Affiliate Disclosure
If you buy through our links, we may get a commission. Read our ethics policy.

Google to pay $32.5M as jury sides with Sonos on patent lawsuit

Google has to pay Sonos $32.5 million after a jury sided with the smart speaker producer over claims of patent infringement.

On Friday, a jury reached a verdict on a lawsuit between Google and Sonos involving the alleged violation of patents. The San Francisco court battle resulted in a decision leaning towards Sonos, with Google needing to pay out millions.

The lawsuit, which started with Sonos suing Google in early 2020, had the speaker producer claim Google infringed on its patents for multi-room audio in its own speaker lineup and other devices, reports Law360

The verdict form provided to the jury covers two patents, with the first being the "885 patent" covering simultaneous multi-room audio. For that patent, Google failed to clearly prove the patent was invalid, but at the same time Sonos was able to show Google infringed claim 1 of that patent.

Previously, courts have ruled against Google and determined its older products had infringed. In this particular instance, it was to determine if newer products since that ruling were infringing.

On a second patent, the "966" which deals with using smartphones to control other devices, the jury again insisted that Google wasn't able to prove invalidity for five patent claims. However, Sonos was also not able to successfully prove Google violated those same claims.

For damages, the jury deemed a royalty of $2.30 per unit to be paid by Google to Sonos. At 14 million units, the total sum due to be paid is $32,507,183.40.

Following the lawsuit, Google insisted it was a "narrow dispute about some very specific features that are not commonly used," and focused on there only being one infringing patent. "We have always developed technology independently and competed on the merit of our ideas. We are considering our next steps."

Sonos was more celebratory in its post-court statement, thanking the jury for its time and diligence and in "recognizing the value of Sonos's invention of zone scenes." The verdict "re-affirms that Google is a serial infringer of our patent portfolio," Sonos continued.

"In all, we believe Google infringes more than 200 Sonos patents, and today's damages award, based on one important piece of our portfolio, demonstrates the exceptional value of our intellectual property" the statement followed. "Our goal remains for Google to pay us a fair royalty for the Sonos inventions it has appropriated."

Previously in 2022, the U.S. ITC upheld a ruling that Google had infringed on five Sonos technology patents.



4 Comments

macxpress 16 Years · 5913 comments

Oh Google stealing again...what a surprise! 

plymouthpatsfan 2 Years · 33 comments

this reminds me.. how did they get away with ripping off Java again?

FileMakerFeller 6 Years · 1561 comments

this reminds me.. how did they get away with ripping off Java again?

Because the management of Sun didn't value Java enough and were happy for someone else to deal with the raving open source fans. When Oracle tried to enforce their IP rights they were hamstrung by the fact that Sun hadn't done anything to enforce those rights in the past. The libraries were then deemed by the courts to be copyrightable implementations but the function interfaces were deemed exempt since the vast majority of functions have an intrinsic order of parameters that does not involve creativity.
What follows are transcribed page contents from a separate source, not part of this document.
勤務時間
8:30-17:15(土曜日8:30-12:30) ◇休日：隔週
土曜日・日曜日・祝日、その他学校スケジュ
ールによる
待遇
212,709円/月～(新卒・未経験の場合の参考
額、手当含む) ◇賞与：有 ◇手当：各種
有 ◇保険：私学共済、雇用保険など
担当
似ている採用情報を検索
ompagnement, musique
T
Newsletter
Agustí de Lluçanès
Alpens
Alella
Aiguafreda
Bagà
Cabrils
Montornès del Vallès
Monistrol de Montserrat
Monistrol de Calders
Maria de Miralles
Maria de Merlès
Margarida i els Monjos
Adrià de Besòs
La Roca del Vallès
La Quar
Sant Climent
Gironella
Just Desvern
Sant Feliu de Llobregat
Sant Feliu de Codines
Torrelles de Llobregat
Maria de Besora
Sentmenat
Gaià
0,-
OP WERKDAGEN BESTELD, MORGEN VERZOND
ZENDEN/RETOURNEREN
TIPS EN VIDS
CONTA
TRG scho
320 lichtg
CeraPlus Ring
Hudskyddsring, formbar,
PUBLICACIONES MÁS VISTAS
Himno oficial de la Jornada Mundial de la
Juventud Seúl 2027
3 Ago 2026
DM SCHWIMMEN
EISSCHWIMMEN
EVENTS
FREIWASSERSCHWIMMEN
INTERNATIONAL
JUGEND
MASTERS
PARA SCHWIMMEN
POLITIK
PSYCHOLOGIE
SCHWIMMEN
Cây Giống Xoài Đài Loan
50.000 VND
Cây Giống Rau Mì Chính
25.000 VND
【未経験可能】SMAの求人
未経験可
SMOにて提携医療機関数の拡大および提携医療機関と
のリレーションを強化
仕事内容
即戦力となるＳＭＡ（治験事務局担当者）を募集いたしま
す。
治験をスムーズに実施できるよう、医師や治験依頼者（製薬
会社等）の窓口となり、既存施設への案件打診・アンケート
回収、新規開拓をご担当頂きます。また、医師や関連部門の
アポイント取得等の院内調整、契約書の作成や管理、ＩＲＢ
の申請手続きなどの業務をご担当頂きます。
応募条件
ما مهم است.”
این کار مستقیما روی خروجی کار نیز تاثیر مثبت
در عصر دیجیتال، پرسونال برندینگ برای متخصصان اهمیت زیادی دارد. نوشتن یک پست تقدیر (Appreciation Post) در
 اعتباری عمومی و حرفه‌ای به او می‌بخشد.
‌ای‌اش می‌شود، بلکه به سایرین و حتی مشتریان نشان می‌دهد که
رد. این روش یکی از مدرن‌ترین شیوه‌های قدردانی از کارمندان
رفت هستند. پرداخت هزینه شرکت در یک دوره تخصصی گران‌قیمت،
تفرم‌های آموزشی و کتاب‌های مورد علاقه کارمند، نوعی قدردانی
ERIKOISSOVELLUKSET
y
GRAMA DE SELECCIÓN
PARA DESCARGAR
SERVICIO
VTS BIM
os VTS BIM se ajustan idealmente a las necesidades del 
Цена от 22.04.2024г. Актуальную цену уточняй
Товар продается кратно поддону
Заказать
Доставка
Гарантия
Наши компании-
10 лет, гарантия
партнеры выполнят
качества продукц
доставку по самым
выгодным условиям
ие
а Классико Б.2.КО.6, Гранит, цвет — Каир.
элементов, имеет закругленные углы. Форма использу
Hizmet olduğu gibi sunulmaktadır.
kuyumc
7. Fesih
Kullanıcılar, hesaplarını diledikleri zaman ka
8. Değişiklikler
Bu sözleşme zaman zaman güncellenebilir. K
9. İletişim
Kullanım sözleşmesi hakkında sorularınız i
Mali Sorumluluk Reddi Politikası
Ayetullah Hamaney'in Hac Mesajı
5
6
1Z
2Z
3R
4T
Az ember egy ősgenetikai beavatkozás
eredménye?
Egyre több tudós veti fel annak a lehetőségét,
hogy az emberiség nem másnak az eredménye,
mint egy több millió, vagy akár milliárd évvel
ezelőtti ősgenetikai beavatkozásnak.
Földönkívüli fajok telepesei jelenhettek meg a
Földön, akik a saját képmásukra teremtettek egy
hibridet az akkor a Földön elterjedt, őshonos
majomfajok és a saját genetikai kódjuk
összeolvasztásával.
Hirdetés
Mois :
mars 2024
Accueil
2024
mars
The Android Open Source Project (AOSP) makes use of this same ruling to provide a programmatically-equivalent version of the Android OS... but they can't implement Google's Play Store code on it because that remains closed-source code. Since the vast majority of apps are on the Google Play store, you need to jump through several hoops as a user to obtain and install apps for a phone with AOSP and you miss out on the security and functionality updates from Google until the AOSP crew can recreate them.

Yet more proof that idealists don't do too well in a capitalist system.

gatorguy 13 Years · 24627 comments

OOOH, sneaky sneaky Sonos, but they were caught. The result is the ruling has been reversed, and the patents declared invalid. 

In the verdict reversal clearing Google of blame "Alsup pointed to evidence from 2014 when Google shared with Sonos a plan to use the the technology in the inventions under dispute, and that the companies considered collaborating but plans never materialized. Even after Google launched their first device in 2015, Sonos waited four years to pursue claims on their invention and then another year until they sold their own competing product."

"Sonos further “sunk any claim of priority” by amending the patents’ specification to add new matter in the midst of litigation, even while telling the patent examiner the inserted content was not new, the court said. “It is wrong that our patent system was used in this way,” Aslup added. He chastised Sonos for punishing an innovator “to enrich a pretender by delay and sleight of hand.”